_What the task requires:_
A single number is the expected answer: the count of lines in the listing that hold the word "coordinate".

_Data section:_

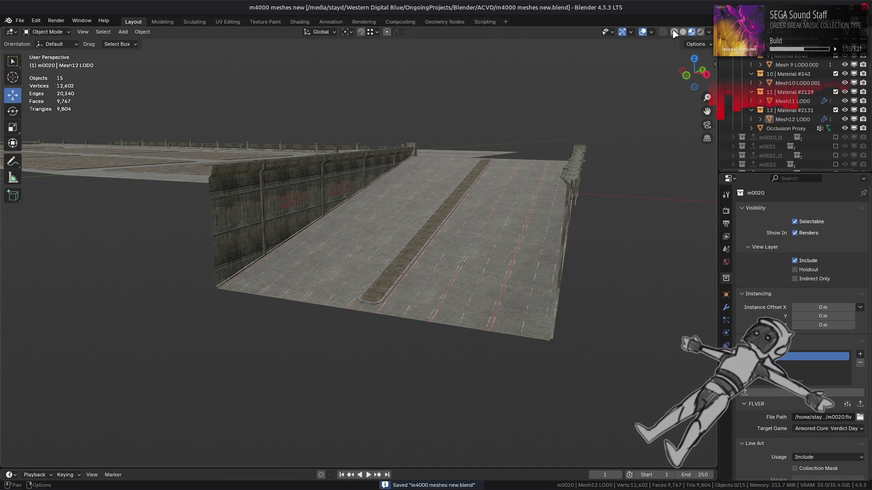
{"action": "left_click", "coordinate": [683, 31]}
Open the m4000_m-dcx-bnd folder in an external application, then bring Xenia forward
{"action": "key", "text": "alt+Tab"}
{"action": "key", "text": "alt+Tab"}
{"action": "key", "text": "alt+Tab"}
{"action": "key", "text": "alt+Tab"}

* * *

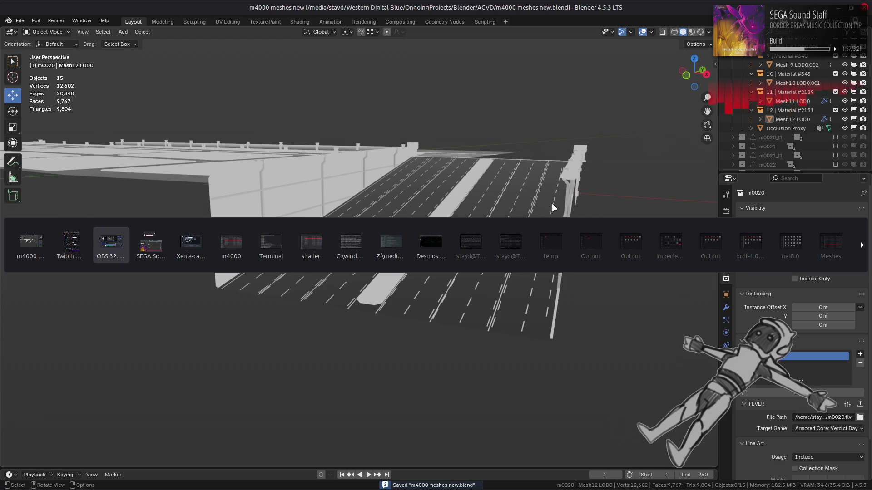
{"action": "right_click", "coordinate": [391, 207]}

==

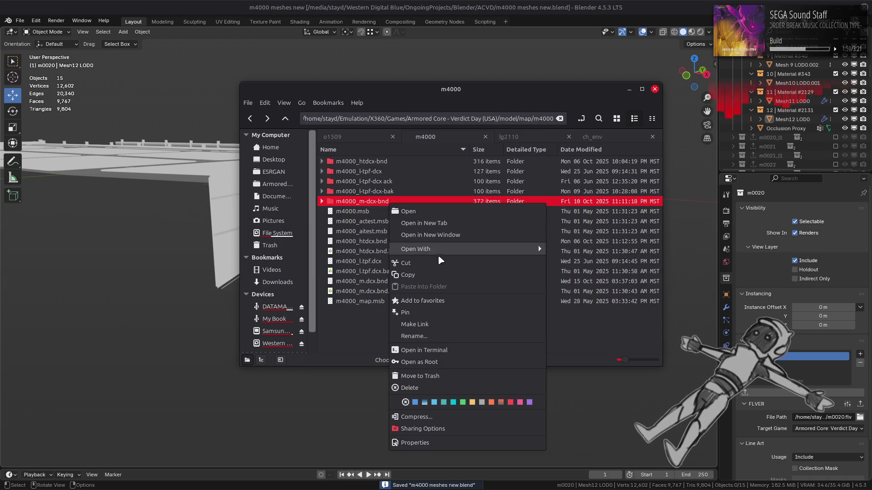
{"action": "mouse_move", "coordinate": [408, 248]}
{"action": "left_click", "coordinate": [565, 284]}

_Written reply:_
4